I’ve written this recipe with wiggle room on the quantities of vinegar and mustard, and you should feel free to tweak it to your liking. It’s hard to go wrong, and anyway, your vinegars, oils, and leeks may taste different from mine. Whatever you do, it’s important to use a good, strong mustard for this dressing. I like the brands Edmond Fallot, Roland Extra Strong, and Beaufor. Keep in mind, too, that once a jar of mustard has been opened, it slowly loses its potency, so if you’ve had your jar for a while, you might want to invest in a new one.

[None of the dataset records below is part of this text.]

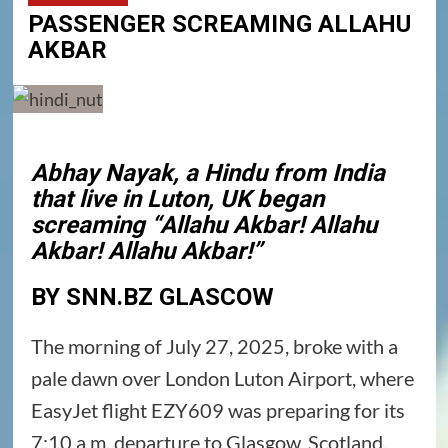
PASSENGER SCREAMING ALLAHU
AKBAR
Abhay Nayak, a Hindu from India
that live in Luton, UK began
screaming “Allahu Akbar! Allahu
Akbar! Allahu Akbar!”
BY SNN.BZ GLASCOW
The morning of July 27, 2025, broke with a
pale dawn over London Luton Airport, where
EasyJet flight EZY609 was preparing for its
7:10 a.m. departure to Glasgow, Scotland.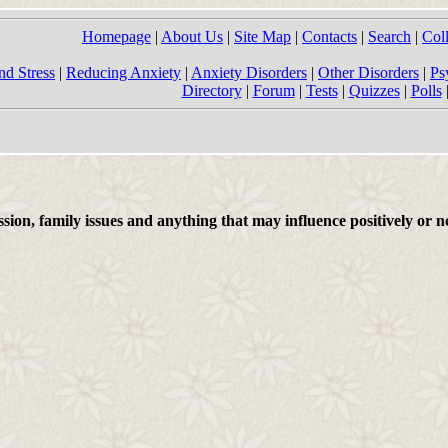
Homepage
|
About Us
|
Site Map
|
Contacts
|
Search
|
Col
nd Stress
|
Reducing Anxiety
|
Anxiety Disorders
|
Other Disorders
|
Ps
Directory
|
Forum
|
Tests
|
Quizzes
|
Polls
on, family issues and anything that may influence positively or ne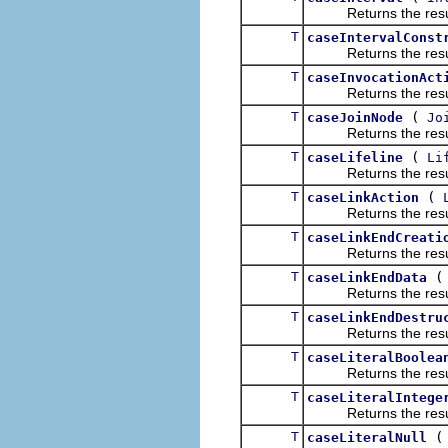
Returns the result of
T
caseIntervalConst
Returns the result of
T
caseInvocationAct
Returns the result of
T
(
caseJoinNode
Jo
Returns the result of
T
(
caseLifeline
Li
Returns the result of
T
(
caseLinkAction
Returns the result of
T
caseLinkEndCreati
Returns the result of
T
caseLinkEndData
Returns the result of
T
caseLinkEndDestru
Returns the result of
T
caseLiteralBoolea
Returns the result of
T
caseLiteralIntege
Returns the result of
T
caseLiteralNull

2 to 3 Tbsp. white wine vinegar
1 to 2 tsp. Dijon mustard
¼ tsp. salt, or more to taste
6 Tbsp. olive oil
1 small to medium shallot, minced
2 lb. small leeks (about 7 or 8)

Optional garnishes
:
Finely chopped bacon
Finely chopped hard-boiled egg

In a small bowl, whisk together 2 tablespoons white wine vinegar, 1 teaspoon mustard, and salt. Gradually whisk in the olive oil, mixing until emulsified. Taste. This dressing should be fairly bright, and the mustard flavor should come through, but not too powerfully. Adjust as needed with vinegar, mustard, and/or salt. When you’re happy with it, add the shallots, whisking to blend. Set aside. Be sure to taste it again later, just before tossing it with the leeks, so that if necessary, you can adjust it according to their flavor.

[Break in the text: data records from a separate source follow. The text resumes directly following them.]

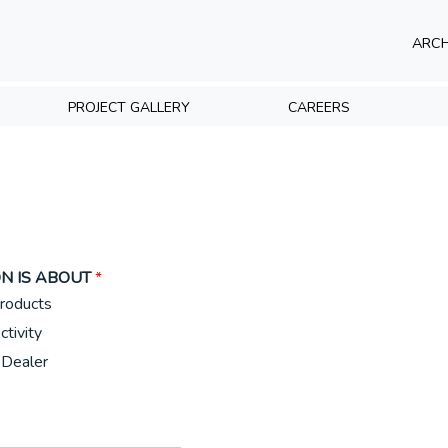
ARCH
PROJECT GALLERY
CAREERS
N IS ABOUT
*
roducts
ctivity
Dealer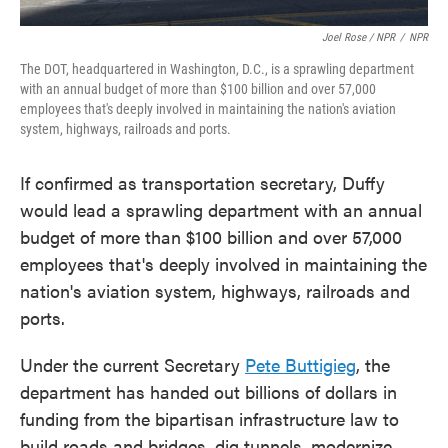
Joel Rose / NPR
/
NPR
The DOT, headquartered in Washington, D.C., is a sprawling department
with an annual budget of more than $100 billion and over 57,000
employees that's deeply involved in maintaining the nation's aviation
system, highways, railroads and ports.
If confirmed as transportation secretary, Duffy
would lead a sprawling department with an annual
budget of more than $100 billion and over 57,000
employees that's deeply involved in maintaining the
nation's aviation system, highways, railroads and
ports.
Under the current Secretary
Pete Buttigieg
, the
department has handed out billions of dollars in
funding from the bipartisan infrastructure law to
build roads and bridges, dig tunnels, modernize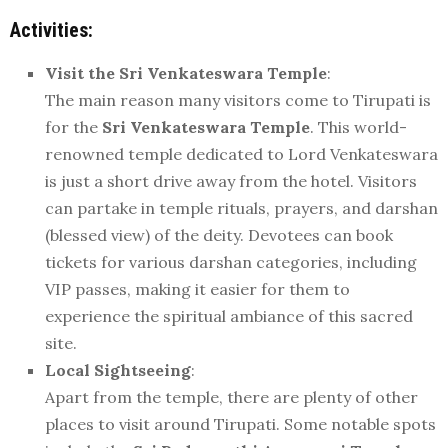
Activities:
Visit the Sri Venkateswara Temple
:
The main reason many visitors come to Tirupati is
for the
Sri Venkateswara Temple
. This world-
renowned temple dedicated to Lord Venkateswara
is just a short drive away from the hotel. Visitors
can partake in temple rituals, prayers, and darshan
(blessed view) of the deity. Devotees can book
tickets for various darshan categories, including
VIP passes, making it easier for them to
experience the spiritual ambiance of this sacred
site.
Local Sightseeing
:
Apart from the temple, there are plenty of other
places to visit around Tirupati. Some notable spots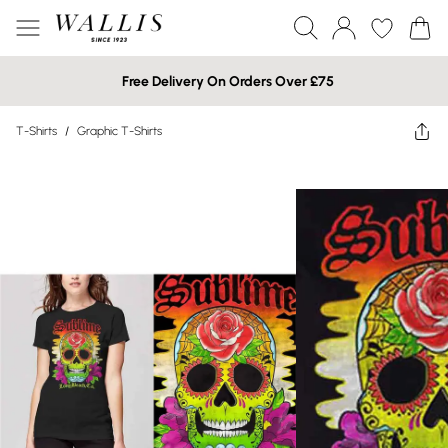
Free Delivery On Orders Over £75
T-Shirts
/
Graphic T-Shirts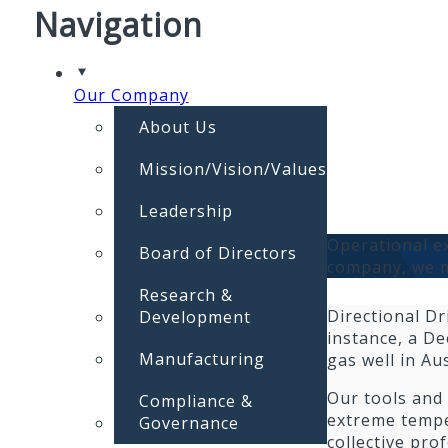
Navigation
Our Company
About Us
Mission/Vision/Values
Leadership
Operational ex
Board of Directors
company, we m
Research &
Directional Dr
Development
instance, a De
Manufacturing
gas well in Au
Our tools and
Compliance &
extreme temper
Governance
collective pro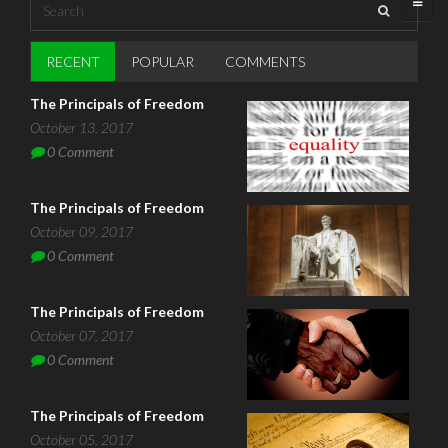
Search
Search form
RECENT
(ACTIVE TAB)
POPULAR
COMMENTS
The Principals of Freedom
October 13, 2017
0
Comment
The Principals of Freedom
October 09, 2017
0
Comment
The Principals of Freedom
October 07, 2017
0
Comment
The Principals of Freedom
October 05, 2017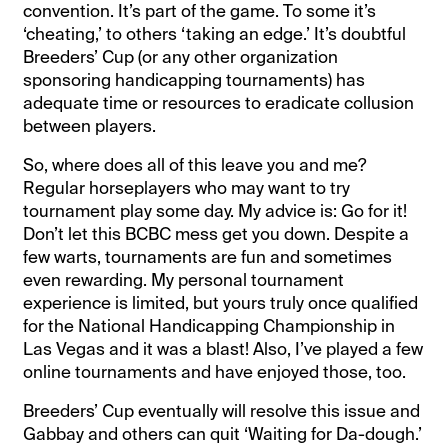
convention. It’s part of the game. To some it’s
‘cheating,’ to others ‘taking an edge.’ It’s doubtful
Breeders’ Cup (or any other organization
sponsoring handicapping tournaments) has
adequate time or resources to eradicate collusion
between players.
So, where does all of this leave you and me?
Regular horseplayers who may want to try
tournament play some day. My advice is: Go for it!
Don’t let this BCBC mess get you down. Despite a
few warts, tournaments are fun and sometimes
even rewarding. My personal tournament
experience is limited, but yours truly once qualified
for the National Handicapping Championship in
Las Vegas and it was a blast! Also, I’ve played a few
online tournaments and have enjoyed those, too.
Breeders’ Cup eventually will resolve this issue and
Gabbay and others can quit ‘Waiting for Da-dough.’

Lay a clean kitchen towel on the counter near the stove. Bring a large pot of water to a boil, and salt it well. It should taste like sea water.

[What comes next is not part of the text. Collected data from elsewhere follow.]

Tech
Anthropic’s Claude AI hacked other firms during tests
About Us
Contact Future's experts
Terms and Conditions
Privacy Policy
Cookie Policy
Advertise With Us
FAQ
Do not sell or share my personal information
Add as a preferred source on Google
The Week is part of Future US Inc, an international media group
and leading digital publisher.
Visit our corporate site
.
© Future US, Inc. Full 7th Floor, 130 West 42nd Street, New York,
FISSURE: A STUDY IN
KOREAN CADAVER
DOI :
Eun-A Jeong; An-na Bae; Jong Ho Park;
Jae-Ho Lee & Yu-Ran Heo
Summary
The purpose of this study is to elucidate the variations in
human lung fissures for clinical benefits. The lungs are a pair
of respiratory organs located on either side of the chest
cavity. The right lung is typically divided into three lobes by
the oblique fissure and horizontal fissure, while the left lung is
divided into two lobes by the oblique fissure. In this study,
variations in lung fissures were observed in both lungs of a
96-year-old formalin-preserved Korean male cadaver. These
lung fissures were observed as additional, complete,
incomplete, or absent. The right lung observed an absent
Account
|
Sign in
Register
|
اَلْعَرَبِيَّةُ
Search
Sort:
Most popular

While the water comes to a boil, prepare the leeks. Trim away the hair-like roots, but take care not too cut in too far; you want the leek to stay intact. Cut off and discard the dark green leafy parts, leaving just the white and pale green stalk. Starting about 1 inch from the root end, so as to keep the white part intact, cut lengthwise down the middle of the leek. (If you were to splay the cut leek open, it should look like a stubby Y.) Wash the leeks well under running water, flushing any dirt from between the layers. Boil until they are very, very tender and yield easily to a knife. Their color will become muted, and they may be falling apart a little. That’s okay. To be sure they’re done, taste one: it should taste sweet, with no trace of raw flavor. The amount of time that this will take depends on their size, but it will probably take longer than you think. Ten minutes is a good bet.

Draining the leeks as well as you can, transfer them to the kitchen towel on the counter. Blot and press them dry. (Don’t burn yourself!) While they’re still hot, put them in a bowl, and toss them with a generous amount of the dressing. Allow to cool at least slightly before serving.

Serve warm or at room temperature, with more dressing spooned on top and a pinch or two of salt. If you want to make it a little fancier, garnish with bacon and/or chopped egg.